# CanH8r / Toolman trade...



## toolmantf99 (Feb 16, 2012)

CanH8r and I worked out a trade recently and I wanted to show off what I was lucky enough to receive on my end. Here are a couple of photos of the Dan Ford Companion that Jeff was kind enough to offer up. I definitely jumped all over the chance to own one of these awesome shooters. I love the size, feel and finish of this one. I haven't had a lot of time lately to do any shooting, but I have made time for this one and been carrying this shooter around everywhere like it's my.....dare I say, companion! Thanks again Jeff!
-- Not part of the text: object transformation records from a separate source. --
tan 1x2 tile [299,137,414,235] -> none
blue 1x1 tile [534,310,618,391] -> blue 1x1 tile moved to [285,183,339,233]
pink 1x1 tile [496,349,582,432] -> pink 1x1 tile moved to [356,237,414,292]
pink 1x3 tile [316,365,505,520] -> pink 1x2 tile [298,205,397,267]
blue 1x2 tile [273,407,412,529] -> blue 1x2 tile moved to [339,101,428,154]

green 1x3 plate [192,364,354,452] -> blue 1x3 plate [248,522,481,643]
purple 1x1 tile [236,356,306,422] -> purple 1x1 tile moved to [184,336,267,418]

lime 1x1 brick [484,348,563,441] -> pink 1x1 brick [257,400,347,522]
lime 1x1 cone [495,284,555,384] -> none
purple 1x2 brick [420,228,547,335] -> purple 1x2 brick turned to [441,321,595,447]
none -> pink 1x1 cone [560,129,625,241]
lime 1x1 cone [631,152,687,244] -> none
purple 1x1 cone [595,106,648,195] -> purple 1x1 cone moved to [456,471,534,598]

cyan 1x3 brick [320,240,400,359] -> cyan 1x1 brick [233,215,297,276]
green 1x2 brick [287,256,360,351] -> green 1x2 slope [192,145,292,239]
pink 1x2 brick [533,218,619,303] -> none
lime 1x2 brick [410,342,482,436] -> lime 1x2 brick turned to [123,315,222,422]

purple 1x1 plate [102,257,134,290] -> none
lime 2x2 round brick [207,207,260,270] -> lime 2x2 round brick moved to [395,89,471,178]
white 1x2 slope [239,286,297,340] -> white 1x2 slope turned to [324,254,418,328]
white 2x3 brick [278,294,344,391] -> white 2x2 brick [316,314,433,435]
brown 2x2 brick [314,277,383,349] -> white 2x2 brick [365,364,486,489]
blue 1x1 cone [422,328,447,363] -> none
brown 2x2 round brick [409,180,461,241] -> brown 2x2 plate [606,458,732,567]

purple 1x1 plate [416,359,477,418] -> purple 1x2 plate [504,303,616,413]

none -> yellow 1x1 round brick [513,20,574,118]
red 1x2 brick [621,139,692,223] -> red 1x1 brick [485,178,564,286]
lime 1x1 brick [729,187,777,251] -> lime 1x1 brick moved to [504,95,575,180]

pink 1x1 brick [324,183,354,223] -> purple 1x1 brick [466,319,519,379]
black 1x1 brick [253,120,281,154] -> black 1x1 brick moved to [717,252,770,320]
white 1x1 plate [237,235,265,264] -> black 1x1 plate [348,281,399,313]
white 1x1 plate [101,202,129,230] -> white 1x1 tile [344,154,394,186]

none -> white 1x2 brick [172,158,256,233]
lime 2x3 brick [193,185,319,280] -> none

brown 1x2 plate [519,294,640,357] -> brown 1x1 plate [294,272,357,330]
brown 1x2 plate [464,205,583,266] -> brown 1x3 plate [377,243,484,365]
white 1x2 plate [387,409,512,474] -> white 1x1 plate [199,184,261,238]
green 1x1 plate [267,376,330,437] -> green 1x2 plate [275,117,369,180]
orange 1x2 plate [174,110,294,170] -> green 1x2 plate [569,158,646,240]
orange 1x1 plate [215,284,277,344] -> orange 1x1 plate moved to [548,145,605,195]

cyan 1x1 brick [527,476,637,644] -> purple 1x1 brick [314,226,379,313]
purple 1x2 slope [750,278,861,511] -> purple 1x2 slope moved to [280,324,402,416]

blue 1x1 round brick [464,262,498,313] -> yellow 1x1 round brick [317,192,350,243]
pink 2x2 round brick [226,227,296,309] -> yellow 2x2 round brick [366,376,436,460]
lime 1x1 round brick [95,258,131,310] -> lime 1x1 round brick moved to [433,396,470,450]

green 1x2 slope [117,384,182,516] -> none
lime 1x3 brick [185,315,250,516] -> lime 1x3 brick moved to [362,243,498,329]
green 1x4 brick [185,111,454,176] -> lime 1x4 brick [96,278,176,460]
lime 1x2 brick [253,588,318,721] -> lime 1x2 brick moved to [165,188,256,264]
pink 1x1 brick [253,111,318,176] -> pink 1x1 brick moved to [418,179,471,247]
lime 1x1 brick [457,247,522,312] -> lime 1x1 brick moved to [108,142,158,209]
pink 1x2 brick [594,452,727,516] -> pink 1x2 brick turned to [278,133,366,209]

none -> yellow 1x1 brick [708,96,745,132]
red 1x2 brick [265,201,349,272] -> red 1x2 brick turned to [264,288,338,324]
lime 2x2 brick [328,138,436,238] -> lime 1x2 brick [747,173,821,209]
I will be sure to punish some cans for you with it!


----------



## SmilingFury (Jul 2, 2013)

Sweet! Enjoy it! That one will last you forever. 
Be well,
SF


----------



## S.S. sLinGeR (Oct 17, 2013)

I have one just like it. Enjoy that shooter!


----------



## hashbrown (Mar 10, 2014)

Cool! I also have one similar to that. Have fun!


----------



## oldmiser (Jan 22, 2014)

sweet shooter ..very nice~AKAOldmiser


----------



## Sharpshooter II (Apr 15, 2014)

I'm going to have to get one of these orderd


----------



## CanH8r (Dec 3, 2013)

Enjoy it as I am enjoying the AWESOME slingshot you made me!!!


----------